奥田民生の「無」

 平成生まれの私は最近恥ずかしながら奥田民生を聞いた。その印象は「無」を志向する柔らかな反逆だ。そのルーツは東洋的な無の境地なのだと私は信じている。私たちは会社で働いて、上司に頭を下げ、同僚と出世競争を繰り広げている。そんないざこざなしにほとんどの人間は悲しいかな、生きていくことができないのである。私たちは「無」に憧れる。私たちが未だ何も生み出さなかった世界へ。無垢の世界に。

 

『さすらい』

「♪さすらおう この世界中を

転がり続けて歌うよ 旅路の歌を

 

周りはさすらわぬ人ばっか

風の先の終わりを見ていたらこうなった

雲の形を間に受けてしまった」

 

私たちは社会に出てやがて「風の先の終わり」をみることを忘れて、社会に啓蒙され、結婚して、ローン3000万の家を買ってローン地獄に陥って世俗に流されていく。そうやってシステムに依存し、取り込まれて生きていくことになる。それがこの世界の常識である。偏見である。

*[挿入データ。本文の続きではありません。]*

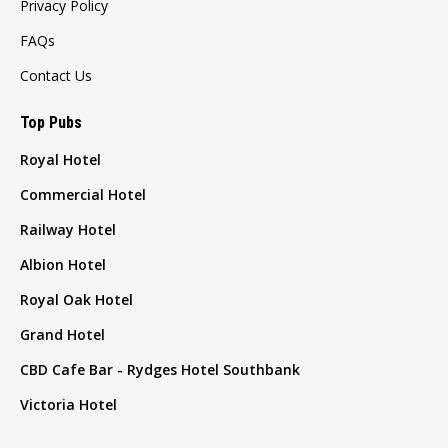
Privacy Policy
FAQs
Contact Us
Top Pubs
Royal Hotel
Commercial Hotel
Railway Hotel
Albion Hotel
Royal Oak Hotel
Grand Hotel
CBD Cafe Bar - Rydges Hotel Southbank
Victoria Hotel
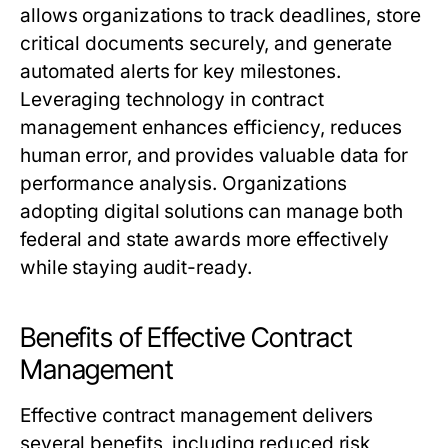
allows organizations to track deadlines, store
critical documents securely, and generate
automated alerts for key milestones.
Leveraging technology in contract
management enhances efficiency, reduces
human error, and provides valuable data for
performance analysis. Organizations
adopting digital solutions can manage both
federal and state awards more effectively
while staying audit-ready.
Benefits of Effective Contract
Management
Effective contract management delivers
several benefits, including reduced risk,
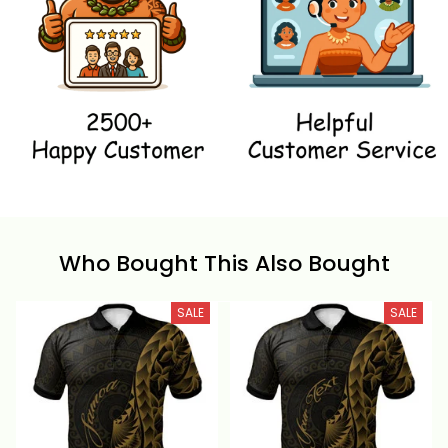
Who Bought This Also Bought
SALE
SALE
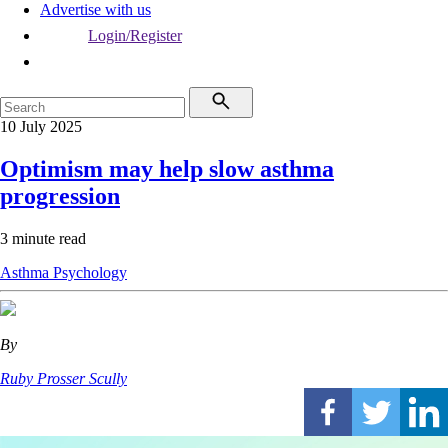
Advertise with us
Login/Register
10 July 2025
Optimism may help slow asthma
progression
3 minute read
Asthma
Psychology
By
Ruby Prosser Scully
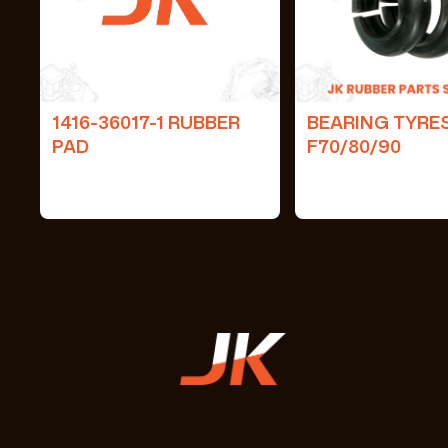
1416-36017-1 RUBBER
BEARING TYRE
PAD
F70/80/90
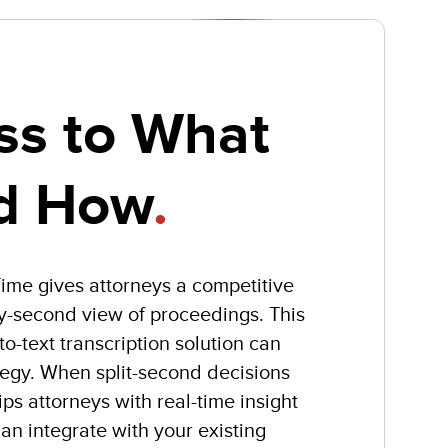
ss to What
d How
.
lTime gives attorneys a competitive
y-second view of proceedings. This
o-text transcription solution can
tegy. When split-second decisions
s attorneys with real-time insight
an integrate with your existing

 詩人的に生きるということは雲のように生きることなのだ。彼は自由を尊ぶ。彼は働かないし、正義も振りかざさないし、ましてや戦争などもってのほかだ。彼はあらゆる価値を信じない。卑近で言えばワンパンマンのスイリュウの生き方だ。彼はヒーローとして生きることを拒み、「自由」のために武術を習い、強くなり、気が向いたら賞金稼ぎのために武闘大会に出場する。